1.1     abc       1     

1.1     abc       2

1.2     abc       3

1.1     def        4

 

Instead, it should only increase if the ID2 changes:

 

ID1     ID2     ID3

1.1     abc       1     

1.1     abc       1

1.2     abc       1

1.1     def        2

Astounding
PROC Star

OK, that can be fixed.  Unfortunately it means adding another variable to the mix:

 

data want;

do until (last.id2);

   set have;

   by id2;

   if id1 = int(id1) then valid_id1 = id1;

end;

do until (last.id2);

   set have;

   by id2;

   if valid_id1 > . then id1 = valid_id1;

   else do;

      if first.id2 then potential_id3 + 1;

      id3 = potential_id3;

   end;

   output;

   drop potential_id3;

end;

Haikuo
Onyx | Level 15

 

Q1: How do you identify/differentiate good ID1 from those are bad.

Q2: If you have multiple goods and some bads, which one of the goods you want to use to populate the bads.

Q3: Will the goods always appear before the bads?

Q4: Have your data presorted by ID2 or at least you know ID2 are clustering together?

 

Anyway, I made some reasonable guess, and here are some codes to get you going ( Sorry, I haven't read through your code):

data have;
	input (id1 id2) (:$8.);
	cards;
1          123
1.1      123
1.2       234
1.2       234
;

/*using 2XDOW is to assume that you are not sure if goods appear before bads, otherwise, code can be simpler*/
/*this is to assume if anything but number appears will be redeemed as bad*/
data want;
	do until (last.id2);
		set have;
		by id2 notsorted;

		if notdigit(strip(id1))=0 then 
			_id1=id1;
	end;

	do until (last.id2);
		set have;
		by id2 notsorted;

		if notdigit(strip(id1))>0 then
			id1=_id1;

		if missing(_id1) then
			id3=sum(id3,1);
		output;
	end;

	drop _id1;
run;
ballardw
Super User

Is this a continuation of what you did after this topic? https://communities.sas.com/t5/Base-SAS-Programming/Stacking-two-datasets-with-overlapping-IDs/m-p/2...

 

It may be that what you need is to revisit the requirements earlier in the process and describe the whole requirement.

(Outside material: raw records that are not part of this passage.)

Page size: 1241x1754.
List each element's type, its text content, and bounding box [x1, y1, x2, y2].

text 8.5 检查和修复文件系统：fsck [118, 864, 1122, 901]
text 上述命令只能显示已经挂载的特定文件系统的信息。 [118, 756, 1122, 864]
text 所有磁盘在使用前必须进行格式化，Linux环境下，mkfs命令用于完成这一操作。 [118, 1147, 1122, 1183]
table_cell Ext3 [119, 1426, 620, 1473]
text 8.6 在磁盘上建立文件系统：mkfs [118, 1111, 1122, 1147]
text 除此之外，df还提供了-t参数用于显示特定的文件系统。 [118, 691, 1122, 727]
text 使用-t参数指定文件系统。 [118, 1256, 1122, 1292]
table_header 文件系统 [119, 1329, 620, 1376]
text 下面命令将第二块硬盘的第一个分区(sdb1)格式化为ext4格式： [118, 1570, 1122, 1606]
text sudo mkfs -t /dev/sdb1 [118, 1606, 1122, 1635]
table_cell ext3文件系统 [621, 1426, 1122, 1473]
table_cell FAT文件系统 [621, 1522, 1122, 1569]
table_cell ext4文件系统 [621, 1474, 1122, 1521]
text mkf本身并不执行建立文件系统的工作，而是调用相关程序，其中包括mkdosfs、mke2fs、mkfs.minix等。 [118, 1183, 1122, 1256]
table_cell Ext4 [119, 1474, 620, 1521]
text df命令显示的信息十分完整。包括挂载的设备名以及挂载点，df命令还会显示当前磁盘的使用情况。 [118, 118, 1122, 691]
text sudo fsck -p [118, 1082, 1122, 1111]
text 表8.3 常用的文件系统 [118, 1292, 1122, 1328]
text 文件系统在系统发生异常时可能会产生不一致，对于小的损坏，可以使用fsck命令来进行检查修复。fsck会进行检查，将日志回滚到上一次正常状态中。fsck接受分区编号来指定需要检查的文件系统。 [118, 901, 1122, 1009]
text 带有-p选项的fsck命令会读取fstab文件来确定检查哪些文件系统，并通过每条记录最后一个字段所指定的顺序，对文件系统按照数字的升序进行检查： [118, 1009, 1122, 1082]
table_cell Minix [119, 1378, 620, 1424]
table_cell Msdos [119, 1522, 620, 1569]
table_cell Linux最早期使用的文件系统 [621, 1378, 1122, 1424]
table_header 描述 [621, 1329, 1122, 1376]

Some problems are iterative that way. You learn more about the data and sometimes it is appropriate to go back to the beginning as choices made early in a process may introduce the issues you are encountering now. The knowledge gained by working this far may give you clues as to which of other options not previously selected might help.